## Problem
Resume the first-person account of the day of tragedy in Manhattan, starting right after its last sentence.

-- Passage shown follows --

I also answered about 50 e-mails and phone calls from friends as far away as Germany and Japan, asking if I was OK. I wanted to cry but that felt stupid. I didn’t know anyone who had died out of all the thousands, their phone machines and e-mail inboxes overflowing with similar messages that went unanswered.

What the hell did I have to cry about?

When I left the office 12 hours later, the streets were empty and in Times Square, subdued crowds stared at giant TV screens and the digital news ticker. The few people on the sidewalks scrutinized each other’s downcast faces as though searching for signs that the tragedy had struck home.

The silence felt like a blizzard was about to hit or a nuclear bomb just had. In my neighborhood, the 24-hour Kinko’s was closed but the bars and restaurants were packed with people hungry for human contact after a day inside gazing in increasing horror at the television.

Our reporter in lower Manhattan said that the place looked like a war zone, with the skeletons of buildings lining soot-covered streets and business documents snagged on the twisted metal debris.

-- Passage shown concluded --
-- Entries provided follows --

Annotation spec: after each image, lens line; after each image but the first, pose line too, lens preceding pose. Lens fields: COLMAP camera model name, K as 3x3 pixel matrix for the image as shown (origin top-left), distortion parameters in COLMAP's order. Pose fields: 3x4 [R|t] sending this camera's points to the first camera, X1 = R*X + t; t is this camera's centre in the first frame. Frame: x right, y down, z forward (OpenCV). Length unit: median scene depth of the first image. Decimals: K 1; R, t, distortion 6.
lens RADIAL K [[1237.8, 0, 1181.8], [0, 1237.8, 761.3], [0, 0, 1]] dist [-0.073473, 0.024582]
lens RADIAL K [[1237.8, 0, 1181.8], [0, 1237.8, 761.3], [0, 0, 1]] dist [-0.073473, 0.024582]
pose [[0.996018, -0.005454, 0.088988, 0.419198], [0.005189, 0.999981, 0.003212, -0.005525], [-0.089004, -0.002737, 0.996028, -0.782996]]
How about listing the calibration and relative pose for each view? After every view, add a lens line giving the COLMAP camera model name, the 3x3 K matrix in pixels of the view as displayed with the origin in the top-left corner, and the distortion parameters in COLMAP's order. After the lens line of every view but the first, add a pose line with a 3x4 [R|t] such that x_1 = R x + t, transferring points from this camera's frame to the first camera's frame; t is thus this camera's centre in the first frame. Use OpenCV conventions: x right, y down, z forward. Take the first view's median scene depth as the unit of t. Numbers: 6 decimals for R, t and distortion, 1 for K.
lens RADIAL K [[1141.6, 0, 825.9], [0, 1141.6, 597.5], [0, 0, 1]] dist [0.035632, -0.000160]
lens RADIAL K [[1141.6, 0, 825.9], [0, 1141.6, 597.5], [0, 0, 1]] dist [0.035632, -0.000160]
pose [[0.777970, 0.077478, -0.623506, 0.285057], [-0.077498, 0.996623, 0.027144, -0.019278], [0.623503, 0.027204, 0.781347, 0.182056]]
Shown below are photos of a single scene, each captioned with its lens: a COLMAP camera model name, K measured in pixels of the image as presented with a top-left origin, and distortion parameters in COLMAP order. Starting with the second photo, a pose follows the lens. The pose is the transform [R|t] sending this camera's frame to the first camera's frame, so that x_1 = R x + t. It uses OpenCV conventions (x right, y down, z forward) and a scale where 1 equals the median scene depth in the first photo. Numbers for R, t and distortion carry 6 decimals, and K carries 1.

-- Entries provided concluded --

## Task output
Uptown, it felt like a war zone, too, even though the scenes of horror were far away. The store signs that said “Closed due to The Emergency” and the calls for blood donors posted at the subway station reminded me of the fragility of all this seeming normalcy.

A friend and I drank gin and tonics at a bar while five miles away, survivors trapped in the rubble were calling their loved ones on their cell phones to say goodbye. After being bombarded all day with reports from the surrounding TV screens, many waitresses had plopped down at their customers’ tables and sobbed.

“I’m like, thousands of people just died and this guy’s asking for more mayo,” said one waitress. “I mean, have some perspective.”

So I went home and cried, and it didn’t feel so stupid after all.